(no title)
moosingin3space | 6 years ago
This is demonstrably false: https://twitter.com/LazyFishBarrel/status/112900096574140416...
Additionally, new "safe" C++ APIs aren't: https://bugs.llvm.org/show_bug.cgi?id=34729
Apple's iOS 12.4 release fixes 37 CVEs, 28 of which are memory unsafety (75.7%).
Microsoft's statistics corroborate this: https://www.zdnet.com/article/microsoft-70-percent-of-all-se...
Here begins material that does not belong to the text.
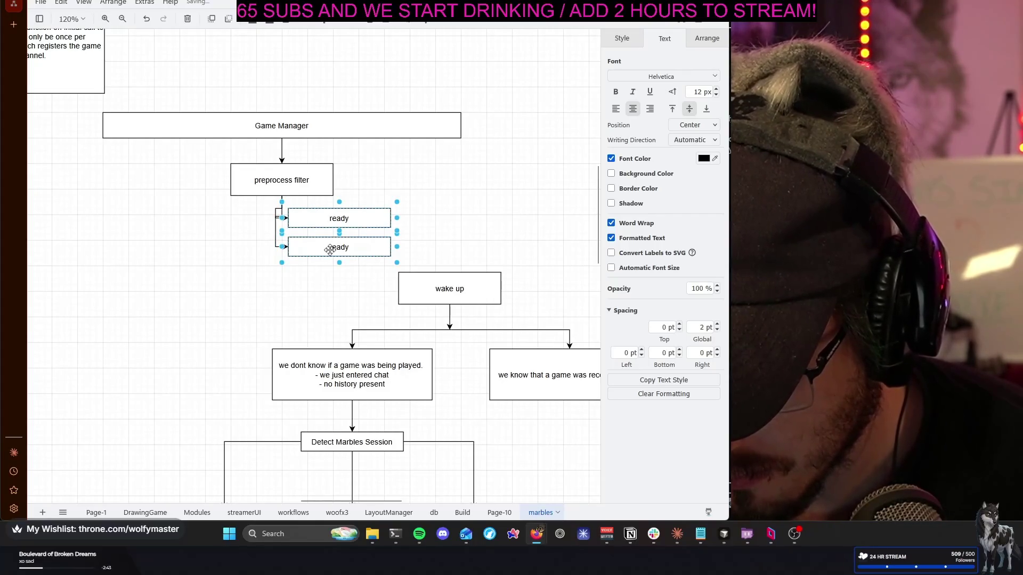
pyautogui.moveTo(330, 250); pyautogui.dragTo(334, 254)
Importantly, none of these sources show any improvements over time. If we saw meaningful improvements in "modern C++" codebases, I'd be much more willing to accept "modern C++". As it stands, there is no such evidence that "modern C++" provides any demonstrable benefits regarding memory safety.
jupp0r|6 years ago
I don't know of any study comparing memory safety of "modern C++" vs "legacy C++" code. None of the references you provided contains any information about that, so I think it's unfair for you to pretend that it does. From my work over the last years I can tell you that the move from C++98 to C++11 and to a smaller extend the move from C++11 to C++14 has reduced memory corruption bugs by a significant amount. The way we teach C++ to junior engineers is very different to what it was before, a lot of practices that used to lead to unsafe conditions are frowned upon nowadays. It's by no means perfect compared to Rust, but it's definitely not the mess that it's often characterized at when people point to code that would never pass code review nowadays (ie the original article).
kllrnohj|6 years ago
std::string_view is a borrow interface, not a safe owner. It is a sharp knife, to be sure, but it's not billed as being safe, either, and it's not broken.